Ia menilai generasi muda KKSS saat ini tidak sepenuhnya menerima budaya Sulawesi Selatan secara langsung, sehingga diperlukan program pembinaan yang terstruktur agar nilai-nilai budaya tetap lestari.
Ridwan juga menegaskan identitas warga KKSS sebagai bagian dari masyarakat Kaltim yang tetap memiliki hubungan emosional dengan daerah asalnya.
Dalam visinya, Ridwan menempatkan pembangunan sekretariat sebagai kebutuhan mendesak untuk menjadikan KKSS sebagai organisasi modern.
“Sekretariat adalah kebutuhan pokok. Di sana nanti akan kita kelola dengan teknologi, termasuk untuk database anggota dan sistem registrasi,” jelasnya.
Ia menilai, dengan sistem yang baik, KKSS dapat memetakan potensi sumber daya manusia anggotanya, termasuk membantu mereka yang belum memiliki pekerjaan.

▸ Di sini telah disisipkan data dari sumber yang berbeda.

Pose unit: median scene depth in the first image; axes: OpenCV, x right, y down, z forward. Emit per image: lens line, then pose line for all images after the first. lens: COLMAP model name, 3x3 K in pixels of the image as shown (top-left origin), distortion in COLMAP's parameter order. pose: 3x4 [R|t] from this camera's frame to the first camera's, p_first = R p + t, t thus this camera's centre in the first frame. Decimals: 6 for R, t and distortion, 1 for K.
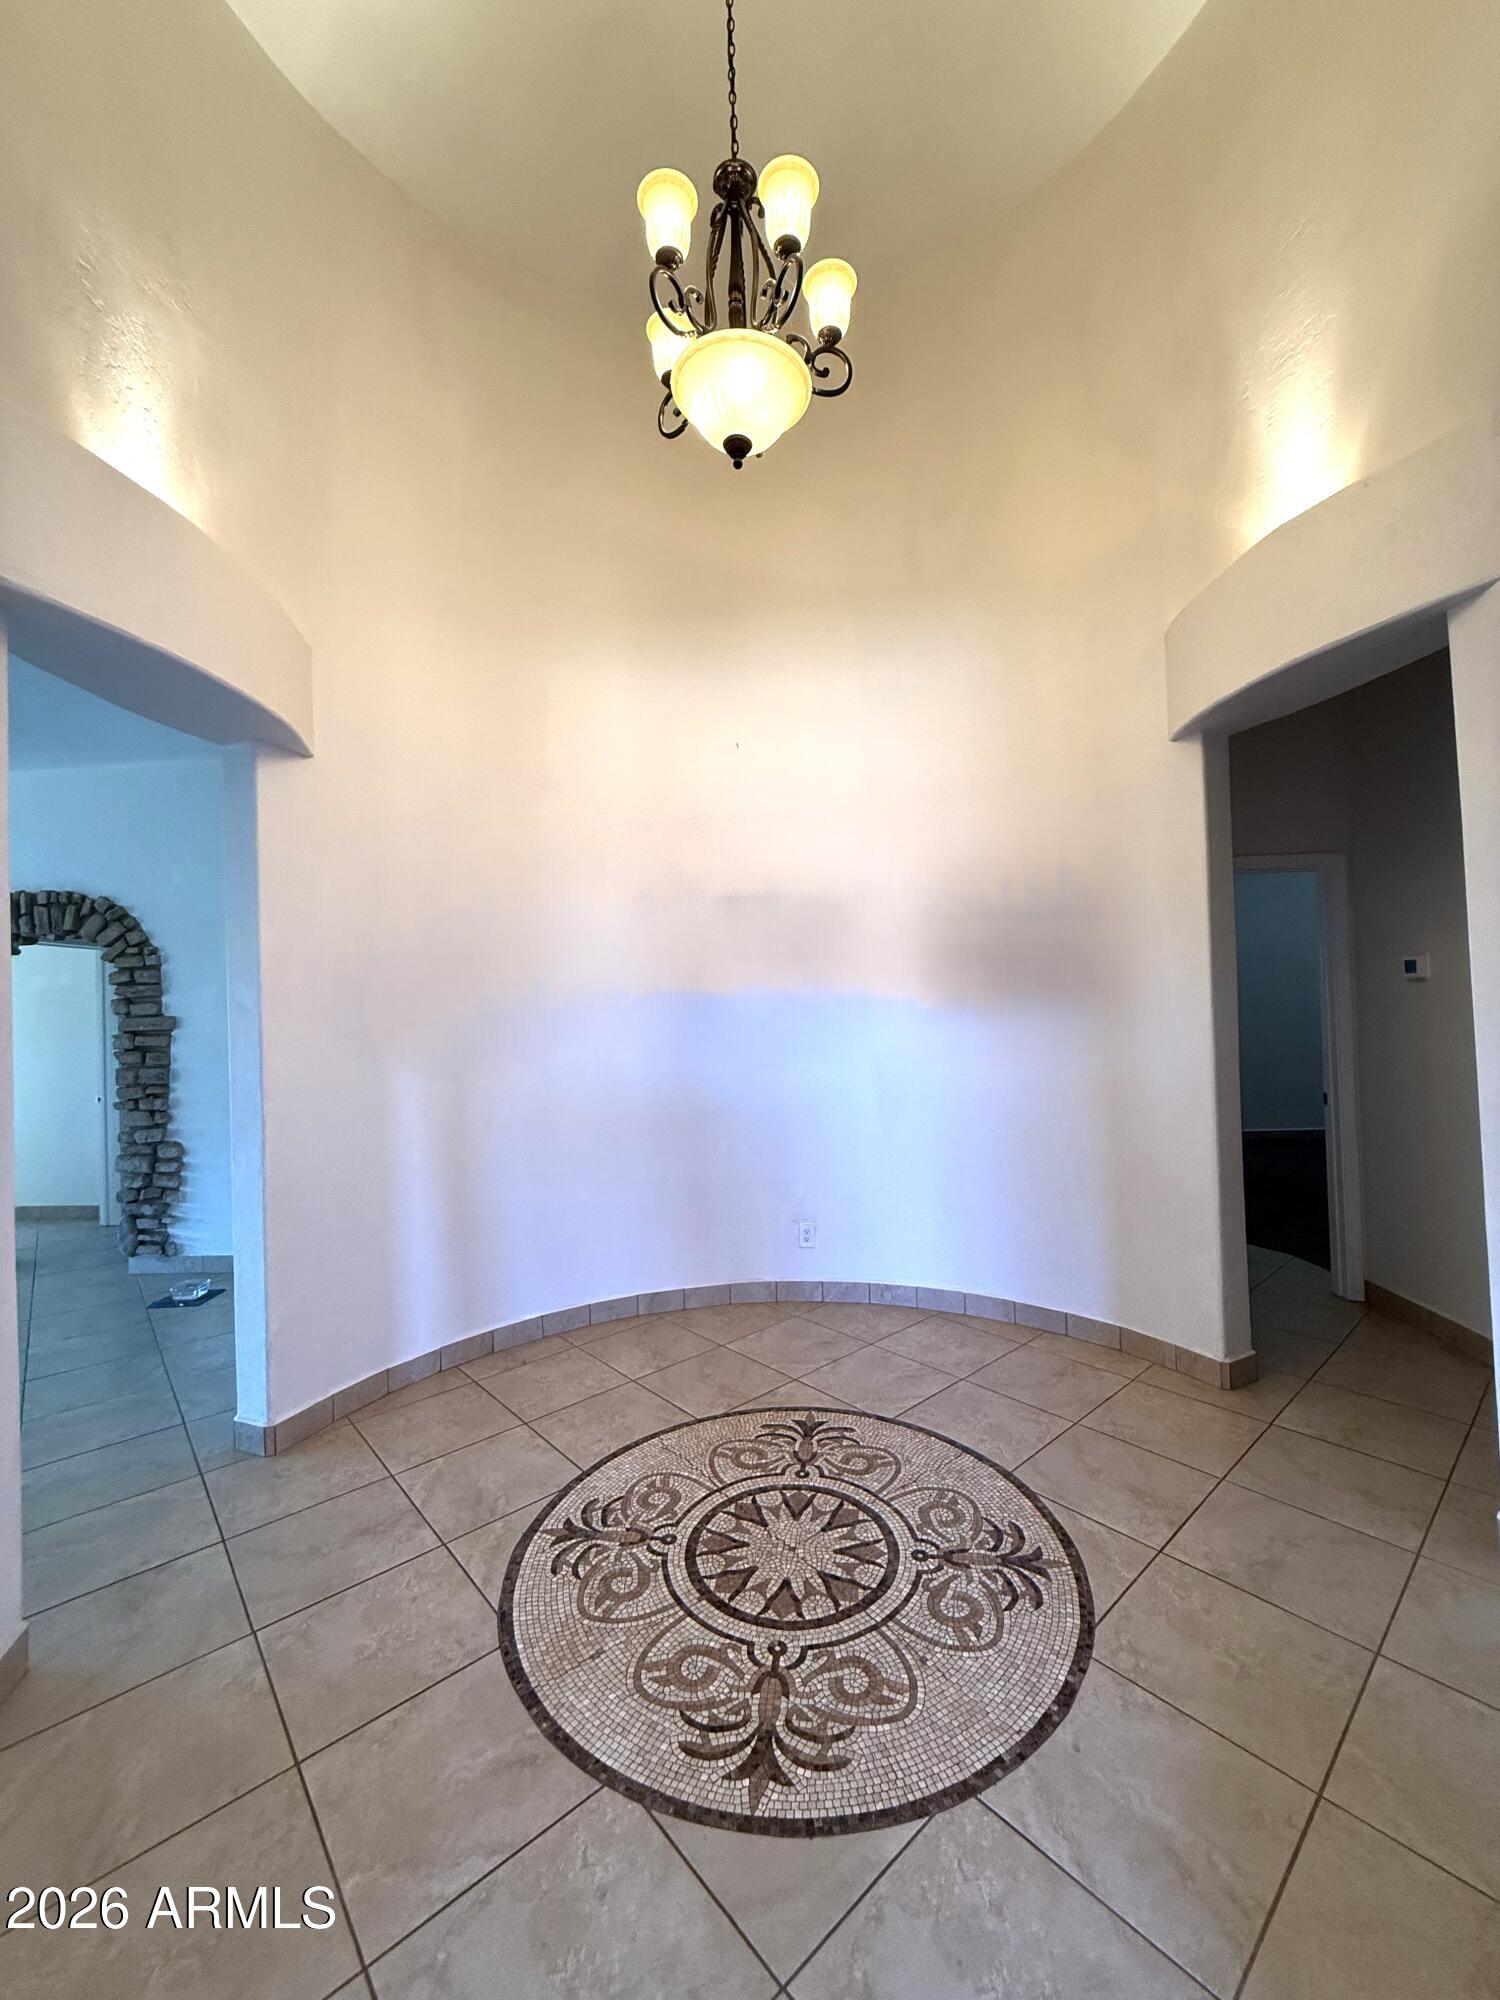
lens RADIAL K [[800.1, 0, 752.1], [0, 800.1, 995.8], [0, 0, 1]] dist [0.001401, 0.000025]
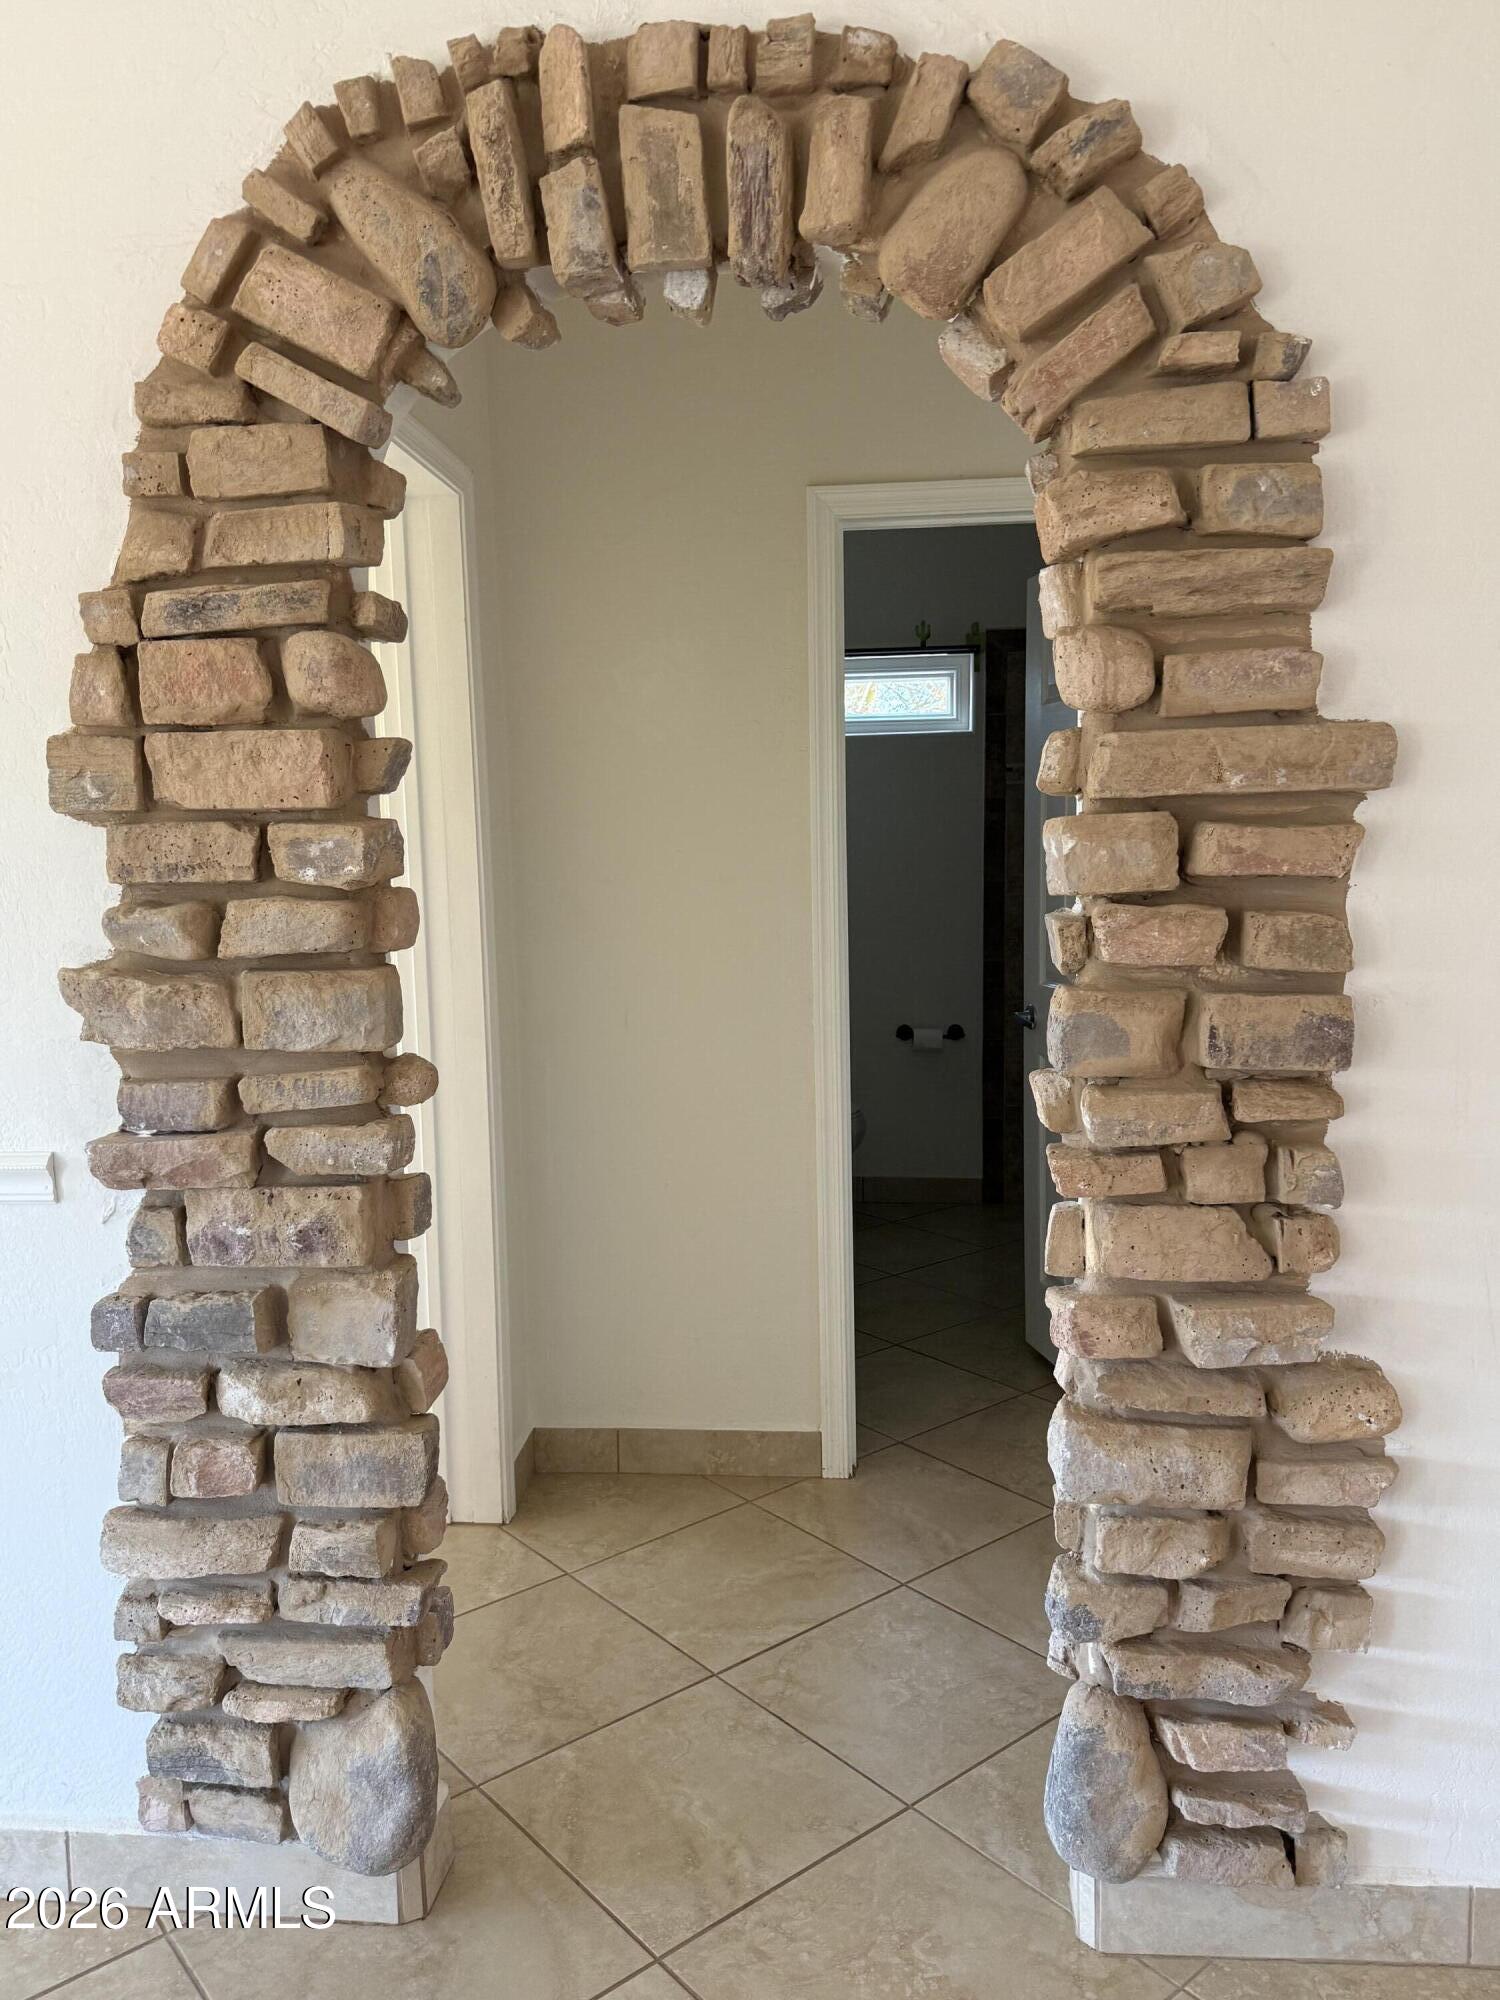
lens RADIAL K [[1464.3, 0, 750.2], [0, 1464.3, 1001.9], [0, 0, 1]] dist [-0.014619, -0.007167]
pose [[0.999373, 0.019906, -0.029280, -0.862002], [-0.015779, 0.990726, 0.134955, 0.047317], [0.031695, -0.134408, 0.990419, 0.647379]]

Selain itu, Ridwan juga berencana membentuk yayasan sebagai instrumen pendukung kegiatan organisasi dan pemberdayaan ekonomi warga.
“Yayasan ini penting untuk membiayai kegiatan dan menghidupi KKSS ke depan. Insyaallah jika diberi amanah, kita akan langsung membentuknya,” katanya.
Ia menyebut yayasan tersebut dapat bergerak di berbagai sektor strategis seperti transportasi dan UMKM, menyesuaikan dengan bidang usaha yang banyak digeluti warga KKSS.
“Warga kita banyak di perdagangan, transportasi, dan pemerintahan. Ini peluang besar untuk kita kelola melalui yayasan agar bisa membantu sesama,” jelasnya.
Dengan gagasan tersebut, Ridwan berharap KKSS Kaltim dapat bertransformasi menjadi organisasi yang lebih modern, inklusif, dan berdaya guna bagi anggotanya maupun masyarakat luas.